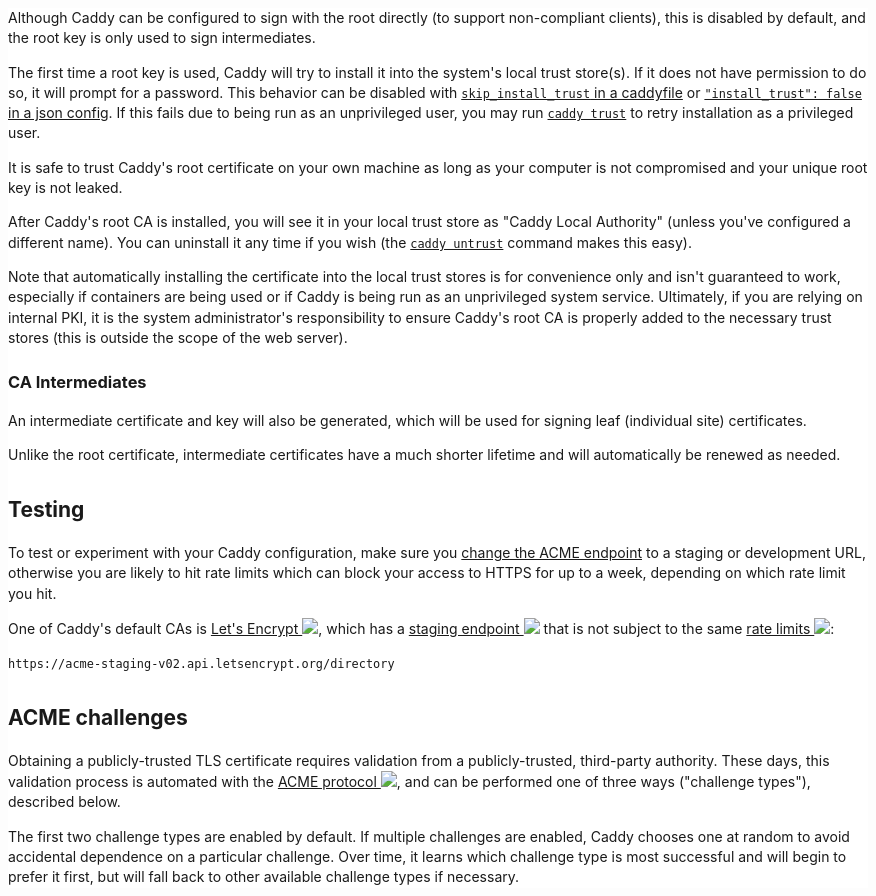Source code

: Although Caddy can be configured to sign with the root directly (to support non-compliant clients), this is disabled by default, and the root key is only used to sign intermediates.

The first time a root key is used, Caddy will try to install it into the system's local trust store(s). If it does not have permission to do so, it will prompt for a password. This behavior can be disabled with [`skip_install_trust` in a caddyfile](/docs/caddyfile/options#skip-install-trust) or [`"install_trust": false` in a json config](/docs/json/apps/pki/certificate_authorities/install_trust/). If this fails due to being run as an unprivileged user, you may run [`caddy trust`](/docs/command-line#caddy-trust) to retry installation as a privileged user.

<aside class="tip">
	It is safe to trust Caddy's root certificate on your own machine as long as your computer is not compromised and your unique root key is not leaked.
</aside>

After Caddy's root CA is installed, you will see it in your local trust store as "Caddy Local Authority" (unless you've configured a different name). You can uninstall it any time if you wish (the [`caddy untrust`](/docs/command-line#caddy-untrust) command makes this easy).

Note that automatically installing the certificate into the local trust stores is for convenience only and isn't guaranteed to work, especially if containers are being used or if Caddy is being run as an unprivileged system service. Ultimately, if you are relying on internal PKI, it is the system administrator's responsibility to ensure Caddy's root CA is properly added to the necessary trust stores (this is outside the scope of the web server).


### CA Intermediates

An intermediate certificate and key will also be generated, which will be used for signing leaf (individual site) certificates.

Unlike the root certificate, intermediate certificates have a much shorter lifetime and will automatically be renewed as needed.


## Testing

To test or experiment with your Caddy configuration, make sure you [change the ACME endpoint](/docs/modules/tls.issuance.acme#ca) to a staging or development URL, otherwise you are likely to hit rate limits which can block your access to HTTPS for up to a week, depending on which rate limit you hit.

One of Caddy's default CAs is [Let's Encrypt <img src="/old/resources/images/external-link.svg" class="external-link">](https://letsencrypt.org/), which has a [staging endpoint <img src="/old/resources/images/external-link.svg" class="external-link">](https://letsencrypt.org/docs/staging-environment/) that is not subject to the same [rate limits <img src="/old/resources/images/external-link.svg" class="external-link">](https://letsencrypt.org/docs/rate-limits/):

```
https://acme-staging-v02.api.letsencrypt.org/directory
```

## ACME challenges

Obtaining a publicly-trusted TLS certificate requires validation from a publicly-trusted, third-party authority. These days, this validation process is automated with the [ACME protocol <img src="/old/resources/images/external-link.svg" class="external-link">](https://tools.ietf.org/html/rfc8555), and can be performed one of three ways ("challenge types"), described below.

The first two challenge types are enabled by default. If multiple challenges are enabled, Caddy chooses one at random to avoid accidental dependence on a particular challenge. Over time, it learns which challenge type is most successful and will begin to prefer it first, but will fall back to other available challenge types if necessary.
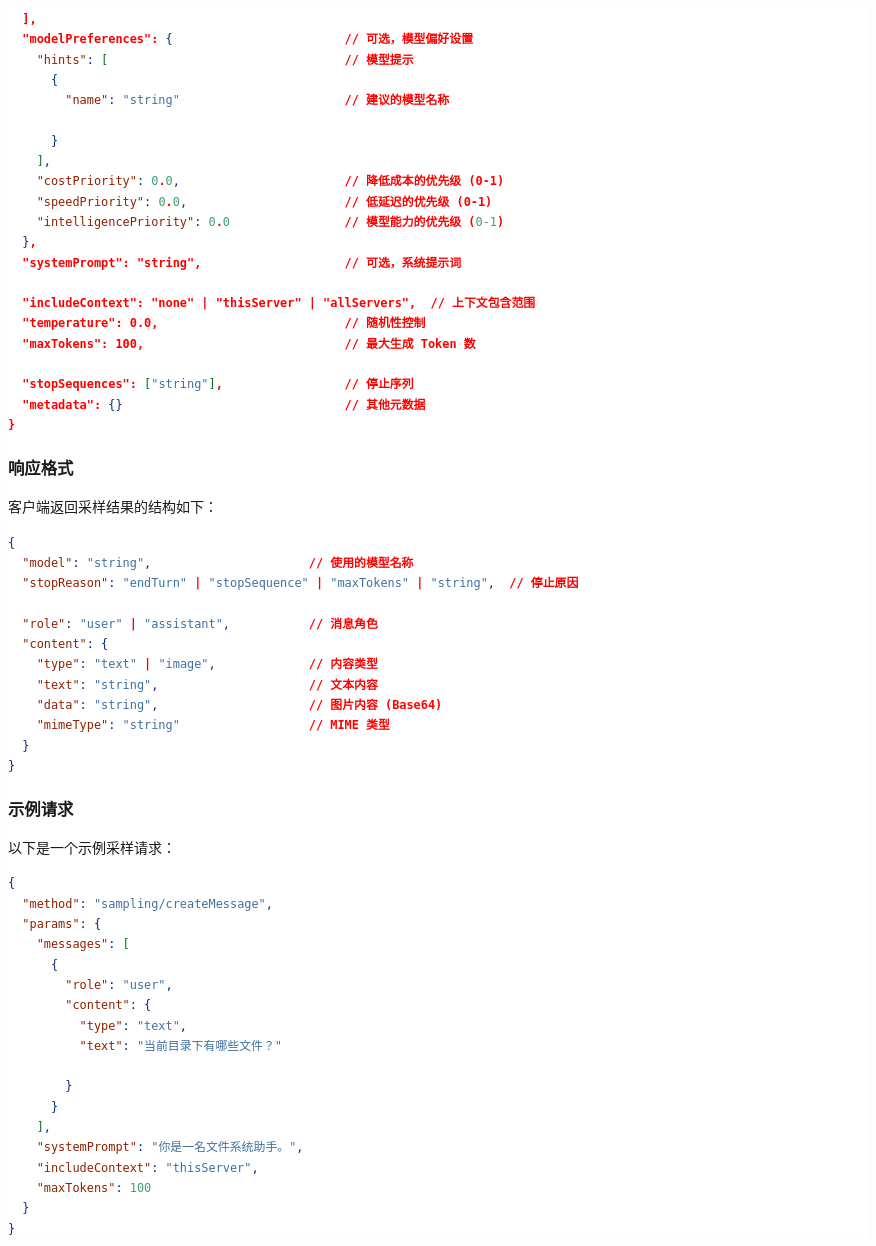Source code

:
 ```json
  ],
  "modelPreferences": {                        // 可选，模型偏好设置
    "hints": [                                 // 模型提示
      {
        "name": "string"                       // 建议的模型名称

      }
    ],
    "costPriority": 0.0,                       // 降低成本的优先级 (0-1)
    "speedPriority": 0.0,                      // 低延迟的优先级 (0-1)
    "intelligencePriority": 0.0                // 模型能力的优先级 (0-1)
  },
  "systemPrompt": "string",                    // 可选，系统提示词

  "includeContext": "none" | "thisServer" | "allServers",  // 上下文包含范围
  "temperature": 0.0,                          // 随机性控制
  "maxTokens": 100,                            // 最大生成 Token 数

  "stopSequences": ["string"],                 // 停止序列
  "metadata": {}                               // 其他元数据
}
```

### 响应格式

客户端返回采样结果的结构如下：

```json
{
  "model": "string",                      // 使用的模型名称
  "stopReason": "endTurn" | "stopSequence" | "maxTokens" | "string",  // 停止原因

  "role": "user" | "assistant",           // 消息角色
  "content": {
    "type": "text" | "image",             // 内容类型
    "text": "string",                     // 文本内容
    "data": "string",                     // 图片内容 (Base64)
    "mimeType": "string"                  // MIME 类型
  }
}
```

### 示例请求

以下是一个示例采样请求：

```json
{
  "method": "sampling/createMessage",
  "params": {
    "messages": [
      {
        "role": "user",
        "content": {
          "type": "text",
          "text": "当前目录下有哪些文件？"

        }
      }
    ],
    "systemPrompt": "你是一名文件系统助手。",
    "includeContext": "thisServer",
    "maxTokens": 100
  }
}
```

◇ ◇ ◇ ◇ ◇

▶ **Problem**: Copy each line from the entries above that has the word "images" in it.

▶ **Written reply**:
One of Caddy's default CAs is [Let's Encrypt <img src="/old/resources/images/external-link.svg" class="external-link">](https://letsencrypt.org/), which has a [staging endpoint <img src="/old/resources/images/external-link.svg" class="external-link">](https://letsencrypt.org/docs/staging-environment/) that is not subject to the same [rate limits <img src="/old/resources/images/external-link.svg" class="external-link">](https://letsencrypt.org/docs/rate-limits/):
Obtaining a publicly-trusted TLS certificate requires validation from a publicly-trusted, third-party authority. These days, this validation process is automated with the [ACME protocol <img src="/old/resources/images/external-link.svg" class="external-link">](https://tools.ietf.org/html/rfc8555), and can be performed one of three ways ("challenge types"), described below.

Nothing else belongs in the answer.